## What you should do:
Show every line of the data that contains the string "StringBuilder", matching case exactly.

[Items from a data source]
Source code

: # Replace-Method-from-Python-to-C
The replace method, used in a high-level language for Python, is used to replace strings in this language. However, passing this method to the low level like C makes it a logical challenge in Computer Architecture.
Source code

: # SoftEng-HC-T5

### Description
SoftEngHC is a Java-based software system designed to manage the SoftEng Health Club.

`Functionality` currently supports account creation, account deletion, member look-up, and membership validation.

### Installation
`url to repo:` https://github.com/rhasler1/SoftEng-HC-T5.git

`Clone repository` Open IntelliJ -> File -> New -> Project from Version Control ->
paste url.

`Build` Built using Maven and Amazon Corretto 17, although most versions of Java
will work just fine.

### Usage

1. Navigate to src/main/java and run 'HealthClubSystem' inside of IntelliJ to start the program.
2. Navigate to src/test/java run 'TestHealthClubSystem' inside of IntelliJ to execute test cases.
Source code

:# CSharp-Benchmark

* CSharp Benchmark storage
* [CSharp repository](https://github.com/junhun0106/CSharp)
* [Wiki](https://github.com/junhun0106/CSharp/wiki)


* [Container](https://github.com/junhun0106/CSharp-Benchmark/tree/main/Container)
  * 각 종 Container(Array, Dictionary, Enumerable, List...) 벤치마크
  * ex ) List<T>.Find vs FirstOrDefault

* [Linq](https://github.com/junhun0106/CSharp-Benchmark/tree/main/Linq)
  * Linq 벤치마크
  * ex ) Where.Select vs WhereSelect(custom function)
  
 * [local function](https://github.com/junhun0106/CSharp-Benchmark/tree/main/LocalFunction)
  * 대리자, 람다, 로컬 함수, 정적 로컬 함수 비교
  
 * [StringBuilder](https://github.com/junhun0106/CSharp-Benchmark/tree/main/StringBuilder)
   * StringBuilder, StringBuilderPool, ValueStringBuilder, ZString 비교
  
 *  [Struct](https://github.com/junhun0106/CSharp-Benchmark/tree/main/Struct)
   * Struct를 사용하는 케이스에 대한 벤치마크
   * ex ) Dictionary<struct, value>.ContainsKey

## Answer to this problem:
 * [StringBuilder](https://github.com/junhun0106/CSharp-Benchmark/tree/main/StringBuilder)
   * StringBuilder, StringBuilderPool, ValueStringBuilder, ZString 비교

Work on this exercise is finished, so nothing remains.